Aim:
Can you format every line of the records below as a JSON list of strings, with one string per line and blank lines omitted? Leave the pictures out of your answer.

Record extracts:
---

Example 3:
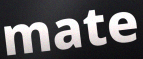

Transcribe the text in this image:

mate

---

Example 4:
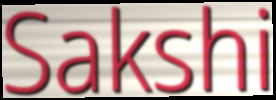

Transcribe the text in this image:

Sakshi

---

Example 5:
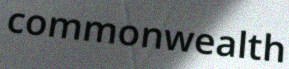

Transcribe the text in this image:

commonwealth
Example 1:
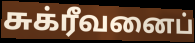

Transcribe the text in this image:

சுக்ரீவனைப்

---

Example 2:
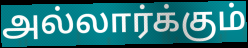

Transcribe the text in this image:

அல்லார்க்கும்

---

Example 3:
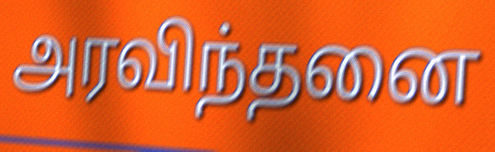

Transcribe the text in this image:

அரவிந்தனை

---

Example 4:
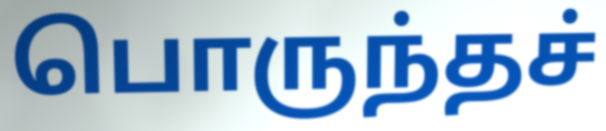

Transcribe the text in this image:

பொருந்தச்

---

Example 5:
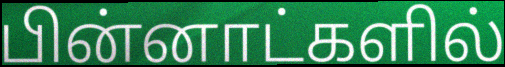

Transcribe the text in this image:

பின்னாட்களில்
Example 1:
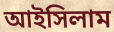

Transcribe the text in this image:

আইসিলাম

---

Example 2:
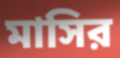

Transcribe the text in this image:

মাসির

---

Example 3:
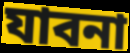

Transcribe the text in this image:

যাবনা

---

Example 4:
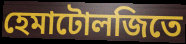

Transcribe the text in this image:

হেমাটোলজিতে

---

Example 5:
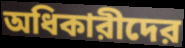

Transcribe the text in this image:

অধিকারীদের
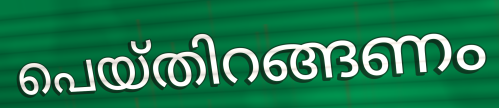
പെയ്തിറങ്ങണം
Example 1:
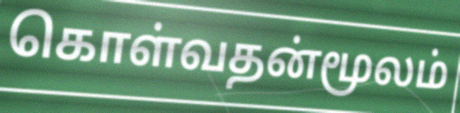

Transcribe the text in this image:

கொள்வதன்மூலம்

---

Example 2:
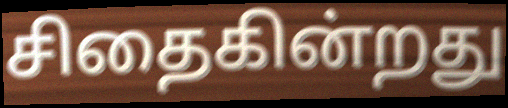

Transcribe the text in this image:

சிதைகின்றது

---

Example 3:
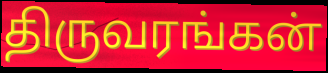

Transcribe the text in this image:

திருவரங்கன்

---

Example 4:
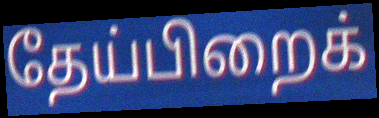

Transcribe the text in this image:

தேய்பிறைக்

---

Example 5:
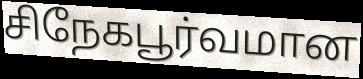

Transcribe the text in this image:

சிநேகபூர்வமான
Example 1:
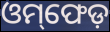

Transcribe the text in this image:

ଓମ୍‌ଫେଡ଼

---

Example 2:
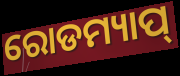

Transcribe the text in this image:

ରୋଡମ୍ୟାପ୍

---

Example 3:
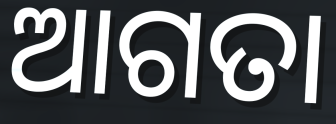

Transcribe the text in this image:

ଆଗତା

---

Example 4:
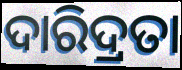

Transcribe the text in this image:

ଦାରିଦ୍ରତା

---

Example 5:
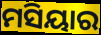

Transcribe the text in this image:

ମସିୟାର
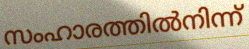
സംഹാരത്തിൽനിന്ന്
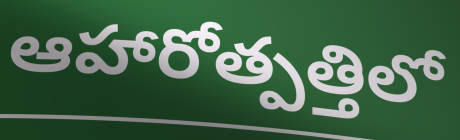
ఆహారోత్పత్తిలో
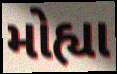
મોહ્યા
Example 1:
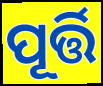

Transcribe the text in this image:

ପୂର୍ତ୍ତି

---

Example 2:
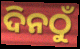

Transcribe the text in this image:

ଦିନଠୁଁ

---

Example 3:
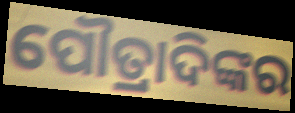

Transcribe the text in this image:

ପୌତ୍ରାଦିଙ୍କର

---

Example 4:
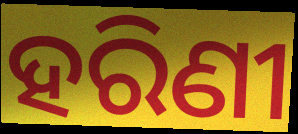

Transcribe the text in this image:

ହରିଣୀ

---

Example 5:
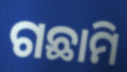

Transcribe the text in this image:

ଗଛାମି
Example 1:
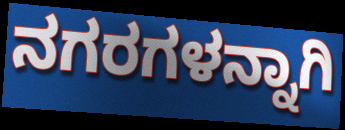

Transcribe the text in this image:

ನಗರಗಳನ್ನಾಗಿ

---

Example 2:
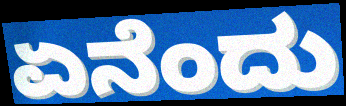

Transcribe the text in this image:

ಏನೆಂದು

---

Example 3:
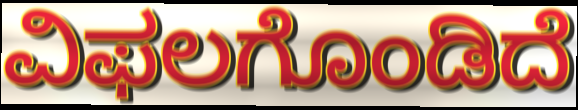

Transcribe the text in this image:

ವಿಫಲಗೊಂಡಿದೆ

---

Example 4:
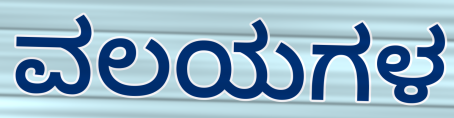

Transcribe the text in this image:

ವಲಯಗಳ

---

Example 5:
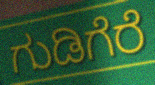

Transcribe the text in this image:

ಗುಡಿಗೆರೆ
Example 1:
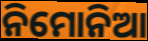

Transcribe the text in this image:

ନିମୋନିଆ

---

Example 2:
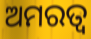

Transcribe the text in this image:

ଅମରତ୍ବ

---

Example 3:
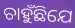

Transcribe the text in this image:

ଚାହୁଁଛିଯେ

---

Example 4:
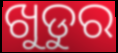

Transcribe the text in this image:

ଖୁଡୁର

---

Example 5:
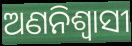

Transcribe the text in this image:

ଅଣନିଶ୍ୱାସୀ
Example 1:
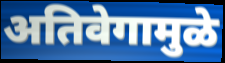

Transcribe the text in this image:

अतिवेगामुळे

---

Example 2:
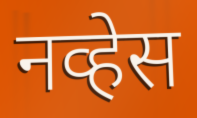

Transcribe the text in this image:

नव्हेस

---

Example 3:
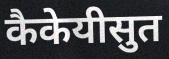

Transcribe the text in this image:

कैकेयीसुत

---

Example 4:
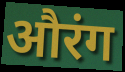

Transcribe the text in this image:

औरंग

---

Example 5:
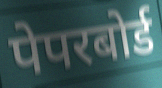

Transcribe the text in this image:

पेपरबोर्ड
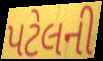
પટેલની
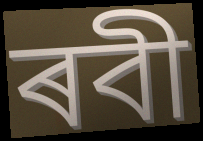
ৰবী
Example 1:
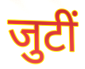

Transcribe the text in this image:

जुटीं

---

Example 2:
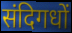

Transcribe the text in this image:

संदिगधों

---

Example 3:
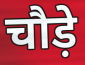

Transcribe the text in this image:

चौड़े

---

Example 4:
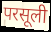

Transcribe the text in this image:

परसूली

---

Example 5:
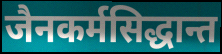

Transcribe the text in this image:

जैनकर्मसिद्धान्त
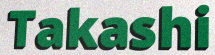
Takashi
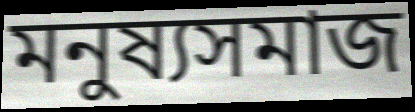
মনুষ্যসমাজ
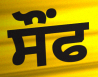
ਸੌਂਫ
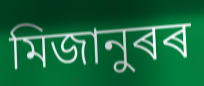
মিজানুৰৰ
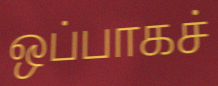
ஒப்பாகச்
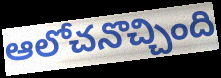
ఆలోచనొచ్చింది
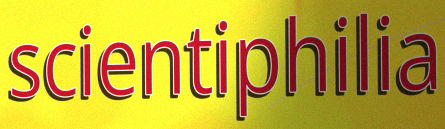
scientiphilia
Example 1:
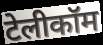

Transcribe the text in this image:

टेलीकॉम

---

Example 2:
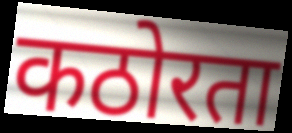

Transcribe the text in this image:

कठोरता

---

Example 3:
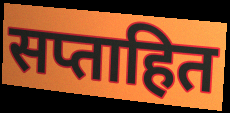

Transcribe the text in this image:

सप्ताहित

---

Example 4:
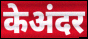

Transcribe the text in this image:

केअंदर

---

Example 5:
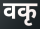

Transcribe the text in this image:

वकृ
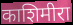
काशिमीरा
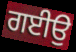
ਗਈਉ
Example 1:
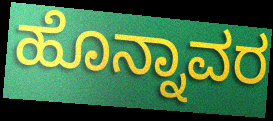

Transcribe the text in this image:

ಹೊನ್ನಾವರ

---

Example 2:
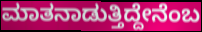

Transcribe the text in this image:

ಮಾತನಾಡುತ್ತಿದ್ದೇನೆಂಬ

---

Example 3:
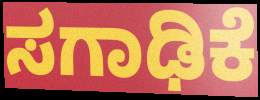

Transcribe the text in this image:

ಸಗಾಢಿಕೆ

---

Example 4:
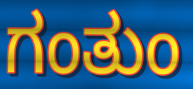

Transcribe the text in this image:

ಗಂತುಂ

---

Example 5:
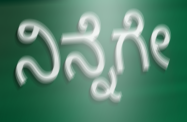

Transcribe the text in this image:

ನಿನ್ನೆಗೇ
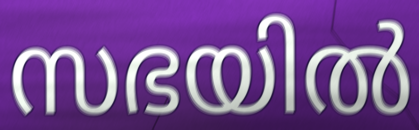
സഭയിൽ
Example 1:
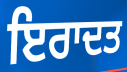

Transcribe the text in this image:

Answer below:
[
  "---",
  "Example 3:",
  "Transcribe the text in this image:",
  "mate",
  "---",
  "Example 4:",
  "Transcribe the text in this image:",
  "Sakshi",
  "---",
  "Example 5:",
  "Transcribe the text in this image:",
  "commonwealth",
  "Example 1:",
  "Transcribe the text in this image:",
  "சுக்ரீவனைப்",
  "---",
  "Example 2:",
  "Transcribe the text in this image:",
  "அல்லார்க்கும்",
  "---",
  "Example 3:",
  "Transcribe the text in this image:",
  "அரவிந்தனை",
  "---",
  "Example 4:",
  "Transcribe the text in this image:",
  "பொருந்தச்",
  "---",
  "Example 5:",
  "Transcribe the text in this image:",
  "பின்னாட்களில்",
  "Example 1:",
  "Transcribe the text in this image:",
  "আইসিলাম",
  "---",
  "Example 2:",
  "Transcribe the text in this image:",
  "মাসির",
  "---",
  "Example 3:",
  "Transcribe the text in this image:",
  "যাবনা",
  "---",
  "Example 4:",
  "Transcribe the text in this image:",
  "হেমাটোলজিতে",
  "---",
  "Example 5:",
  "Transcribe the text in this image:",
  "অধিকারীদের",
  "പെയ്തിറങ്ങണം",
  "Example 1:",
  "Transcribe the text in this image:",
  "கொள்வதன்மூலம்",
  "---",
  "Example 2:",
  "Transcribe the text in this image:",
  "சிதைகின்றது",
  "---",
  "Example 3:",
  "Transcribe the text in this image:",
  "திருவரங்கன்",
  "---",
  "Example 4:",
  "Transcribe the text in this image:",
  "தேய்பிறைக்",
  "---",
  "Example 5:",
  "Transcribe the text in this image:",
  "சிநேகபூர்வமான",
  "Example 1:",
  "Transcribe the text in this image:",
  "ଓମ୍‌ଫେଡ଼",
  "---",
  "Example 2:",
  "Transcribe the text in this image:",
  "ରୋଡମ୍ୟାପ୍",
  "---",
  "Example 3:",
  "Transcribe the text in this image:",
  "ଆଗତା",
  "---",
  "Example 4:",
  "Transcribe the text in this image:",
  "ଦାରିଦ୍ରତା",
  "---",
  "Example 5:",
  "Transcribe the text in this image:",
  "ମସିୟାର",
  "സംഹാരത്തിൽനിന്ന്",
  "ఆహారోత్పత్తిలో",
  "મોહ્યા",
  "Example 1:",
  "Transcribe the text in this image:",
  "ପୂର୍ତ୍ତି",
  "---",
  "Example 2:",
  "Transcribe the text in this image:",
  "ଦିନଠୁଁ",
  "---",
  "Example 3:",
  "Transcribe the text in this image:",
  "ପୌତ୍ରାଦିଙ୍କର",
  "---",
  "Example 4:",
  "Transcribe the text in this image:",
  "ହରିଣୀ",
  "---",
  "Example 5:",
  "Transcribe the text in this image:",
  "ଗଛାମି",
  "Example 1:",
  "Transcribe the text in this image:",
  "ನಗರಗಳನ್ನಾಗಿ",
  "---",
  "Example 2:",
  "Transcribe the text in this image:",
  "ಏನೆಂದು",
  "---",
  "Example 3:",
  "Transcribe the text in this image:",
  "ವಿಫಲಗೊಂಡಿದೆ",
  "---",
  "Example 4:",
  "Transcribe the text in this image:",
  "ವಲಯಗಳ",
  "---",
  "Example 5:",
  "Transcribe the text in this image:",
  "ಗುಡಿಗೆರೆ",
  "Example 1:",
  "Transcribe the text in this image:",
  "ନିମୋନିଆ",
  "---",
  "Example 2:",
  "Transcribe the text in this image:",
  "ଅମରତ୍ବ",
  "---",
  "Example 3:",
  "Transcribe the text in this image:",
  "ଚାହୁଁଛିଯେ",
  "---",
  "Example 4:",
  "Transcribe the text in this image:",
  "ଖୁଡୁର",
  "---",
  "Example 5:",
  "Transcribe the text in this image:",
  "ଅଣନିଶ୍ୱାସୀ",
  "Example 1:",
  "Transcribe the text in this image:",
  "अतिवेगामुळे",
  "---",
  "Example 2:",
  "Transcribe the text in this image:",
  "नव्हेस",
  "---",
  "Example 3:",
  "Transcribe the text in this image:",
  "कैकेयीसुत",
  "---",
  "Example 4:",
  "Transcribe the text in this image:",
  "औरंग",
  "---",
  "Example 5:",
  "Transcribe the text in this image:",
  "पेपरबोर्ड",
  "પટેલની",
  "ৰবী",
  "Example 1:",
  "Transcribe the text in this image:",
  "जुटीं",
  "---",
  "Example 2:",
  "Transcribe the text in this image:",
  "संदिगधों",
  "---",
  "Example 3:",
  "Transcribe the text in this image:",
  "चौड़े",
  "---",
  "Example 4:",
  "Transcribe the text in this image:",
  "परसूली",
  "---",
  "Example 5:",
  "Transcribe the text in this image:",
  "जैनकर्मसिद्धान्त",
  "Takashi",
  "মনুষ্যসমাজ",
  "ਸੌਂਫ",
  "মিজানুৰৰ",
  "ஒப்பாகச்",
  "ఆలోచనొచ్చింది",
  "scientiphilia",
  "Example 1:",
  "Transcribe the text in this image:",
  "टेलीकॉम",
  "---",
  "Example 2:",
  "Transcribe the text in this image:",
  "कठोरता",
  "---",
  "Example 3:",
  "Transcribe the text in this image:",
  "सप्ताहित",
  "---",
  "Example 4:",
  "Transcribe the text in this image:",
  "केअंदर",
  "---",
  "Example 5:",
  "Transcribe the text in this image:",
  "वकृ",
  "काशिमीरा",
  "ਗਈਉ",
  "Example 1:",
  "Transcribe the text in this image:",
  "ಹೊನ್ನಾವರ",
  "---",
  "Example 2:",
  "Transcribe the text in this image:",
  "ಮಾತನಾಡುತ್ತಿದ್ದೇನೆಂಬ",
  "---",
  "Example 3:",
  "Transcribe the text in this image:",
  "ಸಗಾಢಿಕೆ",
  "---",
  "Example 4:",
  "Transcribe the text in this image:",
  "ಗಂತುಂ",
  "---",
  "Example 5:",
  "Transcribe the text in this image:",
  "ನಿನ್ನೆಗೇ",
  "സഭയിൽ",
  "Example 1:",
  "Transcribe the text in this image:"
]